Anyway - I adore Lofthouse cookies. 
Probably not high on the list of "good fuel for you" foods. BUT, if I make them myself and substitute whole wheat flour for bleached flour .... Yeah, you're right, they probably aren't the same. They are cheater cookies disguised as nutritionally empty, but oh-so-delicious drops of heavenlike, carby goodness. But they are good, if a little denser - and you feel better eating them when you make them yourself!

I used this recipe from Two Peas and their Pod: http://www.twopeasandtheirpod.com/lofthouse-style-soft-sugar-cookies/. Very simple. Very tasty.

So, it's your turn. What little changes do you make to keep your body healthy and happy?

Saturday, February 4, 2012

New Year's Resolutions

I have officially kept my 2012 resolutions for 4 weeks. Which means it is now safe to tell people about them!

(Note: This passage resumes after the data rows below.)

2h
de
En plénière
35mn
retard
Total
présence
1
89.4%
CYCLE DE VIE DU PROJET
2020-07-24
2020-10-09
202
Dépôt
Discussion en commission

2011 ended on a pretty unhealthy note. About midyear I found out that I had gallbladder disease, but wasn't able to have surgery until August. I wasn't able to eat normally, or exercise at all. My husband changed jobs and started his last year of undergrad work. So between all the transitions and not being able to really take care of myself, I was pretty pooped by Christmas!

But starting a new year sans gallbladder and a few months into our "transition," it seemed like the perfect time to focus on getting healthy. All of my resolutions this year had to do with focusing on improving all areas of healthy living. Taking care of myself, and my husband and puppies - whether that be what we eat, how we care for our bodies, or our spirits and relationships. We've been so blessed, and I really want to learn to carry these blessings well, to thrive under them.

This blog is going to be my little corner to document these new changes and habits. To process through what works and what doesn't. To have something to look back on and remember where I came from and see where I'm going. If anyone wants to follow along, to comment and document whatever journey you might be on, I'd be glad for the company!